13/6 Die TV-Steine-Kur
Kategorie: Allgemein Von Heinrich von Grünigen um 20:56 |
Beim Zappen stösst man auf allerlei Phänomene, mitunter auf die nackte Dummheit. Derzeit boomt auf manchen Kanälen der blanke Wahrsager-Wahn. Für 4 Franken 50 pro Minute kann man sich von angeblich Hellsichtigen in allen Lebenslagen beraten lassen, sei es mit Tarotkarten, mit Teeorakel oder anderen schamanistischen Praktiken. Wer daran glauben mag, soll selig werden, von mir aus.
Wo ich aber definitiv die gefiederten Freunde gekriegt habe, das war kürzlich, als ich hörte, dass diese telepathologische Gesundbeterei auch gegen Übergewicht helfen solle. Da gibt es eine langmähnige Dame mit Namen Mari Jo. Sie ist seit 40 Jahren im Geschäft, legt Karten, kontaktiert Verstorbene, nennt sich Voodoopriesterin und verordnet auf medialem Weg zur Heilung von allerlei Gebresten spezielle Edelsteine…

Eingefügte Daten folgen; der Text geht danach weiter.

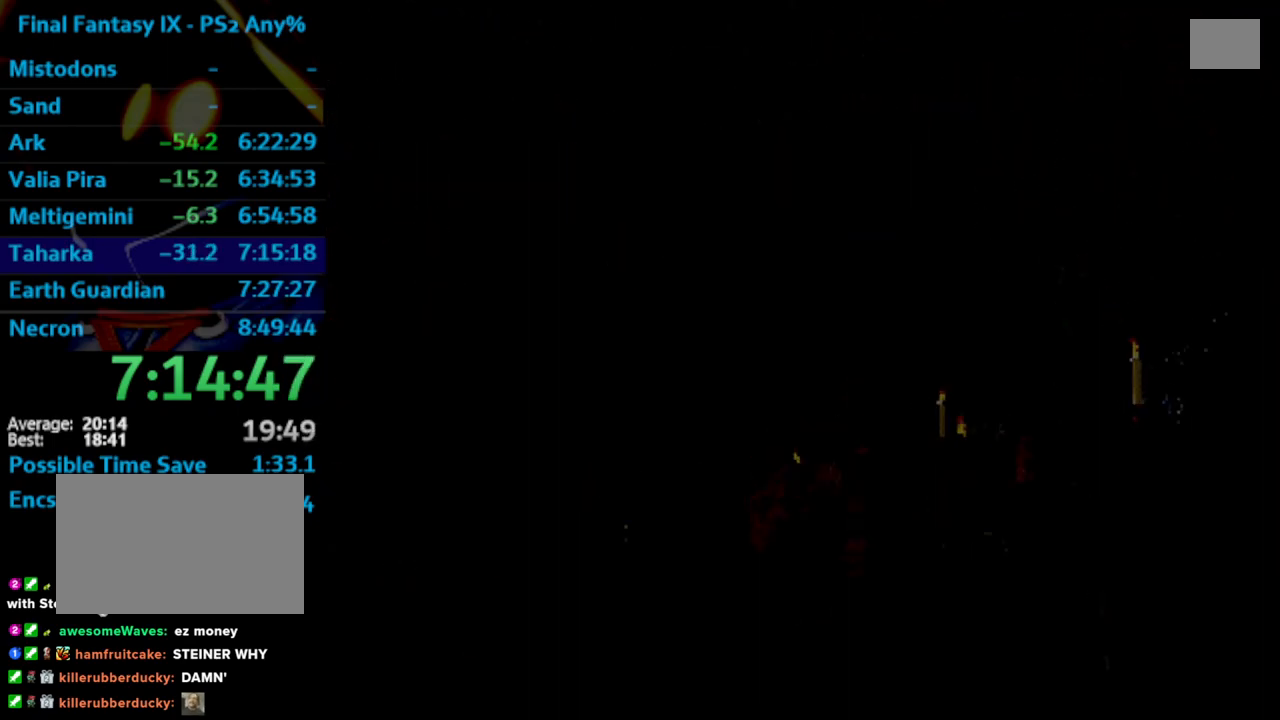
{"buttons": [], "left_stick": "center", "right_stick": "center", "events": [[233, "CROSS", "down"], [267, "CROSS", "up"], [333, "CROSS", "down"], [383, "CROSS", "up"], [433, "CROSS", "down"], [450, "CROSS", "up"]]}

Steine, virtuell in den Anrufer hineinprojiziert, sollen gegen Übergewicht helfen… wie geht das? Mari Jo nimmt die telefonische Anfrage entgegen, registriert den Wunsch eines armen Menschen, der endlich, endlich abnehmen möchte. Mit grossen Bewegungen beschwört sie einen imaginären Edelstein herbei, „schickt“ diesen via TV-Programm zu ihrem Klienten, „platziert“ ihn mit eindringlichen Worten in dessen Körper, vergewissert sich durch einfühlsames Nachfragen, ob der Betreffende auch an einen einschlägigen Kribblen „spürt“, dass der wunderheilsame Stein eingetroffen, angekommen ist… Nun soll er im Körper des Hilfesuchenden positiv zu wirken beginnen, ihn bekräftigen in seinem Wunsch, Gewicht zu verlieren, ihn zum Erfolg führen, seine eigene Energie verstärken.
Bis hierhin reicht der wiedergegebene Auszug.